Последняя загадка парфюмера - Евгения Грановская 10 стр.


Торопливо шагая мимо Казанского собора, журналист вдруг отчетливо почувствовал, что за ним наблюдают. Он быстро обернулся, однако на улице было слишком темно, чтобы что-то разглядеть.

Через минуту Корсак поймал такси и, забираясь в салон, снова быстро оглянулся. Шагах в десяти от бордюра стоял человек. Лица не было видно. Просто темная неподвижная фигура. Непонятно даже, в какую сторону смотрит незнакомец. Глеб с трудом подавил в себе желание подойти к нему и щелкнуть перед лицом зажигалкой. Возможно, так и нужно было сделать, но щепетильность взяла верх. Корсак забрался в машину и захлопнул дверцу.

– Московский вокзал, – коротко сказал он водителю.

12

Сергея Анатольевича Дзикевича природа одарила разнообразными талантами. Он хорошо рисовал, замечательно играл на пианино, а в молодости даже сочинял стихи – по словам старших друзей-литераторов, «весьма и весьма недурственные». Лет до двадцати восьми Сергей Анатольевич считал себя гением. Не то что бы он каждый день говорил себе: «Я гений». Нет, ничего подобного. Просто он чувствовал, что стоит ему отвлечься от посторонних дел, и он совершит нечто действительно великое. В какой именно области искусств максимальное напряжение сил вызовет взрыв, он не знал, но больше склонялся к живописи.

С самого детства родители, родственники и учителя поддерживали в Сергее уверенность в его одаренности. В силу общительности и некоторой – не выходящей, впрочем, за рамки установленного приличия, – загадочности характера Дзикевич легко сходился с людьми. Его считали интересным. В компаниях Сергей был весел, пил много вина, рассказывал изящные, но в то же время глубокомысленные анекдоты. Вроде такого: «Скажите, мы с вами не встречались в Цинциннати?» – «Нет.

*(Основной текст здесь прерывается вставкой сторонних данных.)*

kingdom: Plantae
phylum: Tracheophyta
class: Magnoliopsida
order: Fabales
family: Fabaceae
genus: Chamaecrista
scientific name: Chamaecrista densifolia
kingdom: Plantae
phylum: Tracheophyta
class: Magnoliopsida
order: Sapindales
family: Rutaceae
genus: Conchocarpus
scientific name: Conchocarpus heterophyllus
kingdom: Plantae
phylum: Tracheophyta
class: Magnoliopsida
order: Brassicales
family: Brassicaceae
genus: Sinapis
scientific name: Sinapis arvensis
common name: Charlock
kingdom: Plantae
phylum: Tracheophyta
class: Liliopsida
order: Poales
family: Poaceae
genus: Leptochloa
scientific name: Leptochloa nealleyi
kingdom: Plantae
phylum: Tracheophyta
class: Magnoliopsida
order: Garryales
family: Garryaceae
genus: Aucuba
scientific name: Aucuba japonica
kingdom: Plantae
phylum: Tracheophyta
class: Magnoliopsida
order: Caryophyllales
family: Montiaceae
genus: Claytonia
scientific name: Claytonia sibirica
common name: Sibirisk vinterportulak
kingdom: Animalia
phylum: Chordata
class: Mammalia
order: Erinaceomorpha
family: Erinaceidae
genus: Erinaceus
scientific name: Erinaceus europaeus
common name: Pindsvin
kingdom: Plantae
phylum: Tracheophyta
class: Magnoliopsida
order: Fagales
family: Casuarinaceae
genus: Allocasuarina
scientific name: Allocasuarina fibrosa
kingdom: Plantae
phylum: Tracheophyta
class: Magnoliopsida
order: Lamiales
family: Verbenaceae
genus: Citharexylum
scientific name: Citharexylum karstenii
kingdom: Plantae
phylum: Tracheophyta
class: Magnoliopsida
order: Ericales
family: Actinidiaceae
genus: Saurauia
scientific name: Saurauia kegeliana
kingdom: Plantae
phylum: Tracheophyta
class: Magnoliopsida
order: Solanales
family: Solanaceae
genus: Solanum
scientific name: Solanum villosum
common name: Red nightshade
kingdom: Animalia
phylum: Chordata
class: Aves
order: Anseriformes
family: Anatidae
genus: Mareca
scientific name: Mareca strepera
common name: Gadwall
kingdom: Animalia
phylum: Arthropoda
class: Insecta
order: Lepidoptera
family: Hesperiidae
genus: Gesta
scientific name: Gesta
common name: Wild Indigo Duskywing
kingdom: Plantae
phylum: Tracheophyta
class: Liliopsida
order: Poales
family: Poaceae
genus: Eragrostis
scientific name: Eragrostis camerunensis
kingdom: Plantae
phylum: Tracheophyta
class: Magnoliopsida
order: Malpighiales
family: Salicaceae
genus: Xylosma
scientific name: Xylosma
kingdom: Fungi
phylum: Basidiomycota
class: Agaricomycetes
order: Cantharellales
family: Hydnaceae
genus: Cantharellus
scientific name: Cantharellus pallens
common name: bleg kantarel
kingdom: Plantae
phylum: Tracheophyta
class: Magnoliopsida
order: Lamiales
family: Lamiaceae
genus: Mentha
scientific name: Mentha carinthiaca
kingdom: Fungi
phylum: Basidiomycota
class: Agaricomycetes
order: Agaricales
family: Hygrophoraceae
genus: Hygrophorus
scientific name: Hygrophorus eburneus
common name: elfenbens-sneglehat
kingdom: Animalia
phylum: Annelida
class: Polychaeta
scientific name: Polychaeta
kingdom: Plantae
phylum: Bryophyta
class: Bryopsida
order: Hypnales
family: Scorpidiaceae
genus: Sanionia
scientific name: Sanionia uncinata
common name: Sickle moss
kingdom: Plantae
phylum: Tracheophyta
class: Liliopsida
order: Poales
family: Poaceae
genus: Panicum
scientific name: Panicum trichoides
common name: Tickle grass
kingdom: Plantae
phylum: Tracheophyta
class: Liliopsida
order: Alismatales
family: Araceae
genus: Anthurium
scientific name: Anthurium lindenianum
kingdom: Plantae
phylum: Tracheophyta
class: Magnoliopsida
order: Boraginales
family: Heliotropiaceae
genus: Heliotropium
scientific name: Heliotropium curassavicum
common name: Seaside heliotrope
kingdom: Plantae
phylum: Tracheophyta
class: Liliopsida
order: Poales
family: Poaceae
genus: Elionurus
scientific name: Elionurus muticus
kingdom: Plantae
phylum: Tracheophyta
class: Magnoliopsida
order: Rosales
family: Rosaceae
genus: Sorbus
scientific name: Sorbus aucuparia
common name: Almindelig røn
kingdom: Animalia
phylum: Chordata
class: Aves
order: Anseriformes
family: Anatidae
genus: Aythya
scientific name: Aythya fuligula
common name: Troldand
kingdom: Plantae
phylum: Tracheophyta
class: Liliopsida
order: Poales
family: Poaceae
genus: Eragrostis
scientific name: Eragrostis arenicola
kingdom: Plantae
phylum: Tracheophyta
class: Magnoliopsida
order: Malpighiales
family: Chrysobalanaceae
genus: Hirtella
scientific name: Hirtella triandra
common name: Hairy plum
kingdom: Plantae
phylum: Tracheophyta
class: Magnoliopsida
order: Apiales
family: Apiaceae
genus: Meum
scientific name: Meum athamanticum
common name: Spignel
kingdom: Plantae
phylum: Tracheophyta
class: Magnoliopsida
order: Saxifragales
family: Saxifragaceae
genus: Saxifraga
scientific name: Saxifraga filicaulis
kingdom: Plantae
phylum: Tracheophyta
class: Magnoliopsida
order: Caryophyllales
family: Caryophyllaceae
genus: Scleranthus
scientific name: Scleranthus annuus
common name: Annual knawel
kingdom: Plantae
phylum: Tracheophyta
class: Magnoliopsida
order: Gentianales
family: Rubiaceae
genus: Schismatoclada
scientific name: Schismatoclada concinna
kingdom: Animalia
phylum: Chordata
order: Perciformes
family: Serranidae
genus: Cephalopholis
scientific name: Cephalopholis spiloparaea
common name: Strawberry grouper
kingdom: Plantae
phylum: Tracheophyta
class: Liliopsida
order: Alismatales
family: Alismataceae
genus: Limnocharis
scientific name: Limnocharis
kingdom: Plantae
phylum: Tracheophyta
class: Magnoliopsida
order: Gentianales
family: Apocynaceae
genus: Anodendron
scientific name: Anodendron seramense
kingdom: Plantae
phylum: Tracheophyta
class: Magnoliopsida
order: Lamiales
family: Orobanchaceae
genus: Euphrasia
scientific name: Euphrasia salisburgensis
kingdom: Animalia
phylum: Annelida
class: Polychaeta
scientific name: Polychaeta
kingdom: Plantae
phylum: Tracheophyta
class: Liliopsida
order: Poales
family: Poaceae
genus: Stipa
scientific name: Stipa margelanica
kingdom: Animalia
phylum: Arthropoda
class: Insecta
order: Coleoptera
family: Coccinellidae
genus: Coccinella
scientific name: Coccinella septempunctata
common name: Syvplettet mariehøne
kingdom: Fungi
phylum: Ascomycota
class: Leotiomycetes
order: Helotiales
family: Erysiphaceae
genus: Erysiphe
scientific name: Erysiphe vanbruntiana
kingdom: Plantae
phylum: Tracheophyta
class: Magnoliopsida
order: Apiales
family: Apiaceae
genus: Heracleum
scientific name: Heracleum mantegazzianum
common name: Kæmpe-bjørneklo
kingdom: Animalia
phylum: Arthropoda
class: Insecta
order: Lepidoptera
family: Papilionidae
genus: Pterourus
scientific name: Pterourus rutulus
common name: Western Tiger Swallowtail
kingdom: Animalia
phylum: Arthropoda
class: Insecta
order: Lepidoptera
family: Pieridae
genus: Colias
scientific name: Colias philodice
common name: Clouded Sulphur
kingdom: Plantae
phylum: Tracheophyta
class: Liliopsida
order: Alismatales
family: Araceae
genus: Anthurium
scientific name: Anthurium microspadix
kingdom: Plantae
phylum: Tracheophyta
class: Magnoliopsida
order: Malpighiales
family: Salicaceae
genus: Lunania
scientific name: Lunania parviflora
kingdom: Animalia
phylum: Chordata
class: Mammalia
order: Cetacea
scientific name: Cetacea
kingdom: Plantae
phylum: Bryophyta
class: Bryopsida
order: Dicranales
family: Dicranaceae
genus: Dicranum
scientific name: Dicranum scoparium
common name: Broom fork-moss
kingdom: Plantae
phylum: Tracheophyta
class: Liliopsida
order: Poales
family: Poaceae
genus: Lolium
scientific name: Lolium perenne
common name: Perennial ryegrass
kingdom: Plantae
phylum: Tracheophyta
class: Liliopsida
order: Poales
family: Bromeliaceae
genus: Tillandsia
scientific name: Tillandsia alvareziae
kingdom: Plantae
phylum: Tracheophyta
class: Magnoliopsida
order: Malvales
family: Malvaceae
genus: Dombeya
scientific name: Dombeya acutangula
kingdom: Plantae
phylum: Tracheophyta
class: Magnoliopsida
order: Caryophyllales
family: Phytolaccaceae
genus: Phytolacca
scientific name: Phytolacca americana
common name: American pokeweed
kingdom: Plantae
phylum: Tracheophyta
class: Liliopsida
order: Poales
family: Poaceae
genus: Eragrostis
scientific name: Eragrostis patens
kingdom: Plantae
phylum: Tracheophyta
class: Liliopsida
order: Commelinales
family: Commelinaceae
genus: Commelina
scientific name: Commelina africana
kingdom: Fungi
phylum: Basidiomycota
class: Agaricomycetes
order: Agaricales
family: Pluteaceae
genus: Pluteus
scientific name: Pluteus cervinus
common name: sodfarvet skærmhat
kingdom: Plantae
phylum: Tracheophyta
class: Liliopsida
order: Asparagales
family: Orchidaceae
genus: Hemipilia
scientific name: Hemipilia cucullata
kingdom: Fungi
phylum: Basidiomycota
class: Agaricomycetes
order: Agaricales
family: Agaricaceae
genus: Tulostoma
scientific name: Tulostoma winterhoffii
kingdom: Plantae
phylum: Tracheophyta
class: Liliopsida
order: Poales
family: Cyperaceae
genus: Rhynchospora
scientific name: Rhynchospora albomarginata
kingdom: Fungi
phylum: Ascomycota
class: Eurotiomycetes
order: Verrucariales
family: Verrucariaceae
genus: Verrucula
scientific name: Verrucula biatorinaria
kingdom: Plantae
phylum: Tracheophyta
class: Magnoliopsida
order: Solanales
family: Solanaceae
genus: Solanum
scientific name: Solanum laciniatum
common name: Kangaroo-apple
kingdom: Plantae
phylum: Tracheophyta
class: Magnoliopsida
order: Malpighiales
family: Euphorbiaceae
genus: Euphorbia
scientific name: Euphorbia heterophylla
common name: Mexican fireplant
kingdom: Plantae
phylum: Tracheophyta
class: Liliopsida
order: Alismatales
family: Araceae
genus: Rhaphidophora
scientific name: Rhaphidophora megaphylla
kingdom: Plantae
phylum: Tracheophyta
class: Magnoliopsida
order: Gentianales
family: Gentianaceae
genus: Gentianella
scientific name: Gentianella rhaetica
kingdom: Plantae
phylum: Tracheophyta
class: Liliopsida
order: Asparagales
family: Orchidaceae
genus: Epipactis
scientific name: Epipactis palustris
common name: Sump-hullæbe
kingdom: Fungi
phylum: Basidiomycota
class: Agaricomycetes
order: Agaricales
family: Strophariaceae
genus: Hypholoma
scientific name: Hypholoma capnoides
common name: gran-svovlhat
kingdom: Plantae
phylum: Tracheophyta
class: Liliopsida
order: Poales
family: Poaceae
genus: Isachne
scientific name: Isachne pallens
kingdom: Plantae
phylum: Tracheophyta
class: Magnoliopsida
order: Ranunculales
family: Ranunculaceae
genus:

Я никогда не был в Цинциннати». – «Странно… Я тоже».

Приятели смеялись, понимая, что в анекдоте заключена глубочайшая мысль, и какой-то задней стенкой подсознания чувствовали, что вот-вот постигнут ее. И, видимо, постигали.

Временами Сергей напускал на себя задумчиво-рассеянный вид, и присутствующие понимали – в этот самый момент ему в голову пришла какая-то оригинальная идея: возможно – сюжет будущей картины, а возможно, строки нового стихотворения. Продолжая беседу, они уважительно на него поглядывали и понижали голоса. Но даже в такие моменты Дзикевич не отдалялся от компании настолько, чтобы стать чужим. Он точно знал меру и поэтому никогда не перегибал палку.

Иногда Сергей развлекал друзей тем, что набрасывал на бумаге их портреты. Карандаш Дзикевича скользил легко, на едином дыхании. Каждый такой набросок неизменно вызывал восторженные возгласы и комплименты.

– Старик, скажу тебе честно, это гениально, – говорил ему кто-нибудь из приятелей. – Немного напоминает «Метаморфозы» Пикассо. Та же легкость линии, та же точность попадания… Нет, правда, здорово!

Дзикевич принимал комплименты со сдержанной улыбкой, давая понять, что в общем-то их не заслуживает, но, в сущности, ничего не имеет против.

В музыке Сергей Анатольевич тоже достиг определенных высот. В двадцать пять лет он получил почетный диплом на одном довольно престижном столичном конкурсе молодых композиторов. (Диплом этот и сейчас висел в его спальне)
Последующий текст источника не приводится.